QRコード決済サービスとして利用できるようになる店舗は、大手チェーン店をはじめとしてさまざまな業種で導入準備が進められているようだ。
「コンビニエンスストア、ドラッグストア、スーパーマーケットなど日常使いの場をおさえていきます。大手チェーンの場合にはPOSとの連携が必要であるため、システム事業者と準備中です。夏以降には本格的な展開をしたいですね。加盟店向けにもインセンティブではなく、銀行としての信用で勝負したいと考えています」と黄氏は今後の展開を語る。

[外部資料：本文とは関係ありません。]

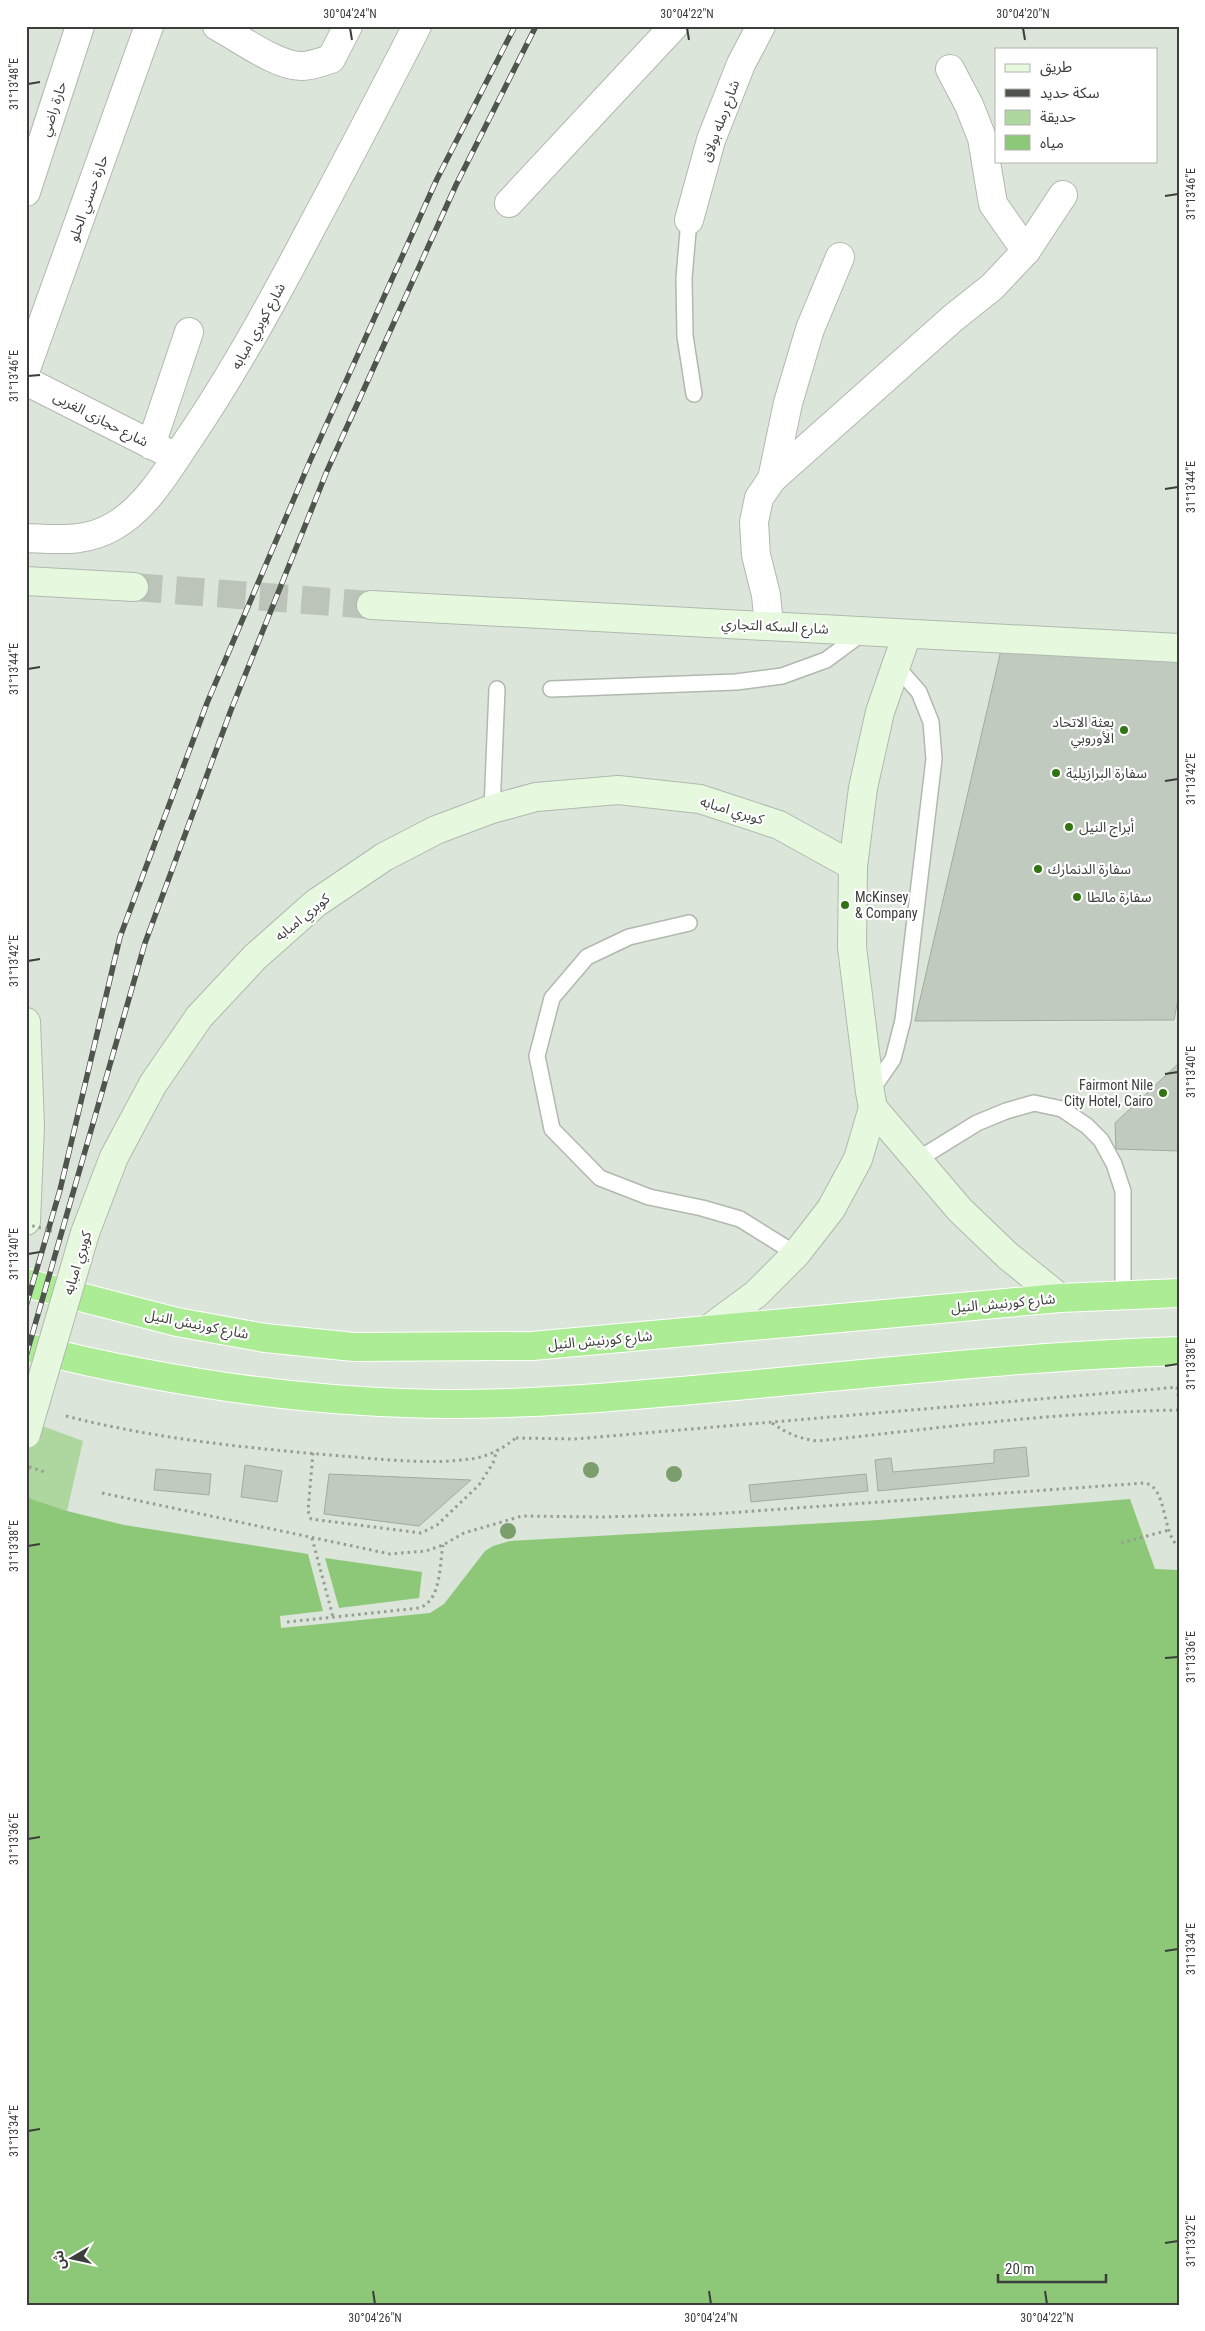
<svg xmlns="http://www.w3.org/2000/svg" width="1205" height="2331" viewBox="0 0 1205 2331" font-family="'Roboto Condensed','Noto Sans Arabic',sans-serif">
<rect width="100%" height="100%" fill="#dce5d9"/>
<path fill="#add79f" d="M26 1420 83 1441 67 1511 26 1497Z"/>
<g fill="#8cc878">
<path d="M26 1497 67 1511 124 1525 308 1554 323 1611 280 1616 281 1628 430 1613 444 1604 485 1551 493 1546 510 1541 879 1520 1130 1499 1155 1569 1179 1570V2305H26Z"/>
<path d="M325 1558 422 1572 419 1598 339 1608Z"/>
</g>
<g fill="#c1cabf" stroke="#a3aba0">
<path d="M1001 650 1179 660V994L1174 1020 915 1021Z"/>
<path d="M1179 1063V1151L1116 1149 1115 1123Z"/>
<path d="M1026 1447 1029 1476 878 1491 875 1460 891 1458 893 1472 994 1463V1450Z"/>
<path d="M245 1465 282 1471 277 1502 241 1497Z"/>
<path d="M156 1469 211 1474 209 1495 154 1490Z"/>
<path d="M329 1474 471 1480 419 1526 324 1514Z"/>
<path d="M866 1474 868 1491 751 1502 749 1485Z"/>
</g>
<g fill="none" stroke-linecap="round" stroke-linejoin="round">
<path stroke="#bcc4b9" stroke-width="28" stroke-dasharray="28 14" stroke-linecap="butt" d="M134 587 371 605"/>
<g stroke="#b1b9af" stroke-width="18">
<g id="lane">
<path d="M689 220 684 278 685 336 694 394"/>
<path d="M551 689 736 682 782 676 826 660 864 632"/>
<path d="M492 809 497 689"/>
<path d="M689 923 629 937 587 957 552 998 537 1056 552 1129 600 1178 649 1197 702 1208 740 1219 796 1254"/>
<path d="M871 1091 893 1059 903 1020 934 759 931 722 919 692 896 666"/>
<path d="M917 1160 977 1123 1006 1111 1034 1103 1062 1109 1087 1126 1101 1140 1114 1164 1123 1191V1295"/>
</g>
</g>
<g stroke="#b1b9af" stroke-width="30">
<g id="street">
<path d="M217 26C239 38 277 66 301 66 312 66 321 62 331 59L348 26"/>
<path d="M950 69 969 105 982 138 993 204 1026 251"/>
<path d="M26 192 80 26"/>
<path d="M509 203 674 26"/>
<path d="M689 220 711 140 741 64 761 26"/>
<path d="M26 369 149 26"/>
<path d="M26 381 176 457"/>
<path d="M151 445 189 332"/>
<path d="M772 479 788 403 810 329 840 257"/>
<path d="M26 538C58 539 86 543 114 526 146 508 168 470 188 440 233 374 271 305 308 234 345 165 381 96 417 26"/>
<path d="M769 625 766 595 756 555 754 522 759 498 772 479 953 318 992 287 1026 251 1063 195"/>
</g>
</g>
<g stroke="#b1b9af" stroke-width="30">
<g id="secondary">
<path d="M26 581 134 587"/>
<path d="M371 605 1179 648"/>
<path d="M907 634 880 712 863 788 853 866 852 947 870 1092 873 1108 960 1210 1008 1256 1060 1298"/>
<path d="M26 1022 30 1126 26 1221"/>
<path d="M85 1233 114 1157 153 1084 199 1017 255 957 316 903 384 857 436 830 492 809 536 797 618 790 700 799 779 825 853 866"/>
<path d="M710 1328 756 1294 796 1254 831 1209 858 1159 873 1108"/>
</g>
</g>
<g stroke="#fff" stroke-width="30">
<g id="highway">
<path d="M26 1283 177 1322 265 1338 354 1347 532 1346 1060 1298 1179 1293"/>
<path d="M26 1347C166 1382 308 1404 452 1404 540 1404 627 1396 714 1388 869 1374 1024 1356 1179 1351"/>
</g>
</g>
<g stroke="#979e95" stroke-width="3" stroke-dasharray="2.5 4" stroke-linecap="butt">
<path d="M1177 1387 1179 1401"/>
<path d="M66 1416C155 1439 248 1448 341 1456 381 1459 430 1465 470 1459 488 1457 504 1448 517 1437"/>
<path d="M772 1423C788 1434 800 1439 818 1441 938 1428 1058 1412 1179 1410"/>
<path d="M516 1438 575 1439 1179 1387"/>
<path d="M313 1453 308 1511 311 1519 421 1533 437 1525 479 1485 493 1463 497 1450"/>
<path d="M29 1467 45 1472"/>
<path d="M102 1493 390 1554 426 1551 443 1545 464 1533 522 1516 601 1517 713 1514 1144 1483C1168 1486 1161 1533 1179 1547"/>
<path d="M312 1538 333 1617"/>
<path d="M1121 1543 1169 1530"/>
<path d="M287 1622 419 1608C442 1600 439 1566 443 1545"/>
</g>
<use href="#lane" stroke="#fff" stroke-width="15"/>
<use href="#street" stroke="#fff" stroke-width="28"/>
<use href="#secondary" stroke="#e6f9df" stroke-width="28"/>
<use href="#highway" stroke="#abec95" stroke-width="28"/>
<g stroke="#50544f" stroke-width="5.5">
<g id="rail">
<path d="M26 1306 60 1190 120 937 207 703 310 461 437 179 515 26"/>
<path d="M26 1356 145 943 231 710 327 471 456 185 536 26"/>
</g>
</g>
<use href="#rail" stroke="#fff" stroke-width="4" stroke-dasharray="11" stroke-linecap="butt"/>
<g stroke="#b1b9af" stroke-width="30" stroke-linecap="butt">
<path id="secondary-bridge" d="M26 1434 85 1233"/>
</g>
<path stroke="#979e95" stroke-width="3" stroke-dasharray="2.5 4" stroke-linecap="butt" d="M26 1224 52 1231"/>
<use href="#secondary-bridge" stroke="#e6f9df" stroke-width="28"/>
</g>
<g fill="#7b9e6c">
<circle cx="591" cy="1470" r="8"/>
<circle cx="674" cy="1474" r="8"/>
<circle cx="508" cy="1531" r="8"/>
</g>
<path fill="none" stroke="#3b3e3a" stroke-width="2" d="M350 28 352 40M687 28 689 40M1023 28 1025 40M28 84 40 82M1165 196 1178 194M28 376 40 375M1165 489 1178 487M28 669 40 667M1165 781 1178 779M28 961 40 959M1165 1074 1178 1072M28 1254 40 1252M1165 1366 1178 1364M28 1546 40 1544M1165 1658 1178 1657M28 1839 40 1837M1165 1951 1178 1949M28 2131 40 2129M1165 2243 1178 2241M373 2291 375 2304M709 2291 711 2304M1045 2291 1047 2304"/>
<g fill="#317411" stroke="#fff" stroke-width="2">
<circle cx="1124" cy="730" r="5"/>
<circle cx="1056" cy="773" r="5"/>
<circle cx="1069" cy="827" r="5"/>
<circle cx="1038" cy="869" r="5"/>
<circle cx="1077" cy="897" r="5"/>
<circle cx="845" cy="905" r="5"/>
<circle cx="1163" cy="1093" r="5"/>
</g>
<g text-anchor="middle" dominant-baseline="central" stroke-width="4.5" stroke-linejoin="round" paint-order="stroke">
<g font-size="14" fill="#3b3e3a" stroke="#fff">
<text transform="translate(53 109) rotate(-72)">حارة راضي</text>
<text transform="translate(720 121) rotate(-70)">شارع رمله بولاق</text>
<text transform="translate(88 198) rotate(-70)">حارة حسني الحلو</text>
<text transform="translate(258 326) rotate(-61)">شارع كوبري امبابه</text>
<text transform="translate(101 419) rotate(27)">شارع حجازى الغربى</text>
<text transform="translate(775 626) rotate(3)">شارع السكه التجاري</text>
<text transform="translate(732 810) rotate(17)">كوبري امبابه</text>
<text transform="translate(302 917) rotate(-39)">كوبري امبابه</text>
<text transform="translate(77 1263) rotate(-73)">كوبري امبابه</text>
<text transform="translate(1003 1303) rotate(-5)">شارع كورنيش النيل</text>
<text transform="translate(197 1324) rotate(11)">شارع كورنيش النيل</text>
<text transform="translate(600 1340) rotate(-5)">شارع كورنيش النيل</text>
</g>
<g font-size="14" fill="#3b3e3a" stroke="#fff" text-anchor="start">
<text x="1114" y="722" text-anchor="end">بعثة الاتحاد<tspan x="1114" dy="16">الأوروبي</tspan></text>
<text x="1066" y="773">سفارة البرازيلية</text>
<text x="1079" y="827">أبراج النيل</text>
<text x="1048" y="869">سفارة الدنمارك</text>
<text x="855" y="897">McKinsey<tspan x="855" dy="16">&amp; Company</tspan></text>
<text x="1087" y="897">سفارة مالطا</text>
<text x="1153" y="1085" text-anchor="end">Fairmont Nile<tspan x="1153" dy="16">City Hotel, Cairo</tspan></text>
</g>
</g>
<rect width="1205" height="2331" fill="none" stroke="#ffffff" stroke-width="55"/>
<rect x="995" y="48" width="162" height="115" fill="#ffffff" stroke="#b1b2b0"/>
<rect x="1005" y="64" width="25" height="8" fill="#e6f9df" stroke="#b1b2b0"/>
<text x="1040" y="72" font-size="15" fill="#3b3e3a">طريق</text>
<rect x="1005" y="89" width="25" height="8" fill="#50544f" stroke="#b1b2b0"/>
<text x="1040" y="98" font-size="15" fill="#3b3e3a">سكة حديد</text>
<rect x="1005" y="110" width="25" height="15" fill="#add79f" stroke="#b1b2b0"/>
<text x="1040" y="122" font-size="15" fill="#3b3e3a">حديقة</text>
<rect x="1005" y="135" width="25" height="15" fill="#8cc878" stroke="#b1b2b0"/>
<text x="1040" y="148" font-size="15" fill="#3b3e3a">مياه</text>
<g transform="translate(72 2258) rotate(261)" stroke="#ffffff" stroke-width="4" paint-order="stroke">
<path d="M0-4L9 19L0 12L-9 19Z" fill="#3b3e3a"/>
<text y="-8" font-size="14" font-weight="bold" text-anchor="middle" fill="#3b3e3a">ش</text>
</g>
<path d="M998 2274v8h108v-8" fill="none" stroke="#3b3e3a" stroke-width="2.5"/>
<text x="1005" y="2274" font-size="15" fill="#3b3e3a" stroke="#ffffff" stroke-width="4" paint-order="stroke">20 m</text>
<rect x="28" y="28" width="1150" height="2276" fill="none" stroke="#3b3e3a" stroke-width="2"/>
<g font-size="12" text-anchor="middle" fill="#3b3e3a">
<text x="350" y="18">30°04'24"N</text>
<text x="687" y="18">30°04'22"N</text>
<text x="1023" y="18">30°04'20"N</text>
<text transform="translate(14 84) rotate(-90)" y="4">31°13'48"E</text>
<text transform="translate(1191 194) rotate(-90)" y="4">31°13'46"E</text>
<text transform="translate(14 376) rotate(-90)" y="4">31°13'46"E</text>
<text transform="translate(1191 487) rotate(-90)" y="4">31°13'44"E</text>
<text transform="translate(14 669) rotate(-90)" y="4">31°13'44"E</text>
<text transform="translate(1191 779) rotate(-90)" y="4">31°13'42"E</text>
<text transform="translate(14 961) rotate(-90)" y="4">31°13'42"E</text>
<text transform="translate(1191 1072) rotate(-90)" y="4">31°13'40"E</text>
<text transform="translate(14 1254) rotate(-90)" y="4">31°13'40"E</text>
<text transform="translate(1191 1364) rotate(-90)" y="4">31°13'38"E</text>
<text transform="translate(14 1546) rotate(-90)" y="4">31°13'38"E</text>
<text transform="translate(1191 1657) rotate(-90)" y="4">31°13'36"E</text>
<text transform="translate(14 1839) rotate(-90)" y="4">31°13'36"E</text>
<text transform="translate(1191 1949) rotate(-90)" y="4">31°13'34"E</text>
<text transform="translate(14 2131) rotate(-90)" y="4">31°13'34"E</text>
<text transform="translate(1191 2241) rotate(-90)" y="4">31°13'32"E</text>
<text x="375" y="2322">30°04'26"N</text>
<text x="711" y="2322">30°04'24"N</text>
<text x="1047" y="2322">30°04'22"N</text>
</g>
</svg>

個人向けにはATMや窓口へ行く回数が減る便利さと送金手数料無料というメリットを提供し、店舗向けには銀行という信頼できるサービス事業者であることをメリットとして打ち出すほか、サービス拡大の施策として予定されているのが企業内活用だ。
「企業内の経費精算サービスの提供を予定しています。交通費精算等を含めた経費精算時に、会社から社員のアプリへ入金するわけです。企業側からは手数料をいただきますが、現在の口座への送金よりは安くなるでしょう。もし給与を電子マネーで支払うことが認められれば給与振込にも対応したいですし、募金等での利用にも対応可能と考えています」(黄氏)
企業が社員向けに利用するようになれば、企業は振込手数料を節約でき、振り込まれた社員は、アプリを使って決済する機会が増える。それを入り口に店頭決済の利用拡大につなげたい考えだ。同社は、キャンペーン等での人集めよりも、こうした形でのユーザー数拡大を見込んでいるようだ。
参加金融機関拡大に期待
全国の金融機関が参加しているとはいっても、6月時点での参加金融機関の多くは地銀だ。メガバンクやネット銀行が参加していないことから、利用してみたいが利用できないという人も多いだろう。今後の参加金融機関増を期待したいところだ。
「我々のスタンスはオープンであり、今後も全国の金融機関に参加頂くことを考え、継続してお声がけをしております。金融機関全体でキャッシュレスを推進したいと考えております」と黄氏は語る。
参加金融機関の偏りはあるものの、その口座数を合計すれば6000万人以上が利用可能な潜在ユーザーということになる。決済可能店舗の拡大とともに、個人間送金等のメリットが認められれば単純なQRコード決済サービスとは違った形での利用拡大も見込めそうだ。
「今後銀聨QRコードやAlipayにも対応します。また海外での決済に利用してもらえるような形を将来的には考えています。個人向けサービスとしては今後も有料化は考えていません。ぜひ使ってみて欲しいですね」と黄氏は誕生したばかりのJ-Coin Payについて語った。